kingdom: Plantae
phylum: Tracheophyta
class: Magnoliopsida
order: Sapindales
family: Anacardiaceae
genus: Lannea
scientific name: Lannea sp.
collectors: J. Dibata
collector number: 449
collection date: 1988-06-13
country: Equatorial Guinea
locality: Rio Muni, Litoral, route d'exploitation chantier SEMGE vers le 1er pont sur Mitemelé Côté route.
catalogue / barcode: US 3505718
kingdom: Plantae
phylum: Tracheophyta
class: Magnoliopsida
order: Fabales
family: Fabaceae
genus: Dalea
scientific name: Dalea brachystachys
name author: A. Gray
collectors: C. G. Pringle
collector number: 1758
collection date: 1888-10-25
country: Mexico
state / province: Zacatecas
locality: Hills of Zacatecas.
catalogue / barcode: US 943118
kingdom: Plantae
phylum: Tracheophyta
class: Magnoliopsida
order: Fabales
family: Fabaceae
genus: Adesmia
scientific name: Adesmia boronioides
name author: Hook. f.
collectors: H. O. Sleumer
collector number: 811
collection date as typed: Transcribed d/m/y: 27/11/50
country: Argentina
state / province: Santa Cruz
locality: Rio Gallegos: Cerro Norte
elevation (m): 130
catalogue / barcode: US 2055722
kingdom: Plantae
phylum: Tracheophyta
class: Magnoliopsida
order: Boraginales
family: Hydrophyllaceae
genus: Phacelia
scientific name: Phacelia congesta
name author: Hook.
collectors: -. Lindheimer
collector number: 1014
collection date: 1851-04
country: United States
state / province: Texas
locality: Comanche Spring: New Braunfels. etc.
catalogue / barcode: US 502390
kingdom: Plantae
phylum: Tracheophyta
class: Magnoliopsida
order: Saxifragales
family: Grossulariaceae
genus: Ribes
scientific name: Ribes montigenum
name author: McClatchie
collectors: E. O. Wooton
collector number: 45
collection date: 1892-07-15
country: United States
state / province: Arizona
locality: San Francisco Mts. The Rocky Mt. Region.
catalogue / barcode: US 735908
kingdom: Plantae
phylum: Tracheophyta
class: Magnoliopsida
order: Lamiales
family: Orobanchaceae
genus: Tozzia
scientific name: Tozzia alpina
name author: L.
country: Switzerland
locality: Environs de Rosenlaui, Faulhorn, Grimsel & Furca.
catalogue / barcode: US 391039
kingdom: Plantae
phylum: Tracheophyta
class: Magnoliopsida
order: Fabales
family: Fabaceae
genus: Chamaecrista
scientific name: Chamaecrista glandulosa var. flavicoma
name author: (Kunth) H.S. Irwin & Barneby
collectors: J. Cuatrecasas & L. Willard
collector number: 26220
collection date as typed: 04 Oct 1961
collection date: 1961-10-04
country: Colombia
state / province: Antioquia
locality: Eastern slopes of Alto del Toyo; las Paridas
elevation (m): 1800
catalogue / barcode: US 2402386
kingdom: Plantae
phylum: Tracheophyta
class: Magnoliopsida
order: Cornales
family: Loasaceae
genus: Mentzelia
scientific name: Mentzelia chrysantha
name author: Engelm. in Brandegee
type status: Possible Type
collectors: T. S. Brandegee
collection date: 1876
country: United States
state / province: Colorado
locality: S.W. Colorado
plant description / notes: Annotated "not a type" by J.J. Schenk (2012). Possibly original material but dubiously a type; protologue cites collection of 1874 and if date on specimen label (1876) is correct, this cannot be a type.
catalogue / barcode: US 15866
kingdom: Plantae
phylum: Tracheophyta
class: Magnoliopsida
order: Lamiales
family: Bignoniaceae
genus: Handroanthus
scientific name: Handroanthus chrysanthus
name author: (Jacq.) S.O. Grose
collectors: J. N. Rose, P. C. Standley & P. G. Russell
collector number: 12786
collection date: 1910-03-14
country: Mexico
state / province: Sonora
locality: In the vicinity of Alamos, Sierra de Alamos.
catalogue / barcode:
☆ ☆ ☆
# Required task
Rewrite the records from the start through the line containing "genus: Adesmia", swapping "collector number" for "collection number" wherever it occurs and leaving everything else unchanged.

# Problem solution
kingdom: Plantae
phylum: Tracheophyta
class: Magnoliopsida
order: Sapindales
family: Anacardiaceae
genus: Lannea
scientific name: Lannea sp.
collectors: J. Dibata
collection number: 449
collection date: 1988-06-13
country: Equatorial Guinea
locality: Rio Muni, Litoral, route d'exploitation chantier SEMGE vers le 1er pont sur Mitemelé Côté route.
catalogue / barcode: US 3505718
kingdom: Plantae
phylum: Tracheophyta
class: Magnoliopsida
order: Fabales
family: Fabaceae
genus: Dalea
scientific name: Dalea brachystachys
name author: A. Gray
collectors: C. G. Pringle
collection number: 1758
collection date: 1888-10-25
country: Mexico
state / province: Zacatecas
locality: Hills of Zacatecas.
catalogue / barcode: US 943118
kingdom: Plantae
phylum: Tracheophyta
class: Magnoliopsida
order: Fabales
family: Fabaceae
genus: Adesmia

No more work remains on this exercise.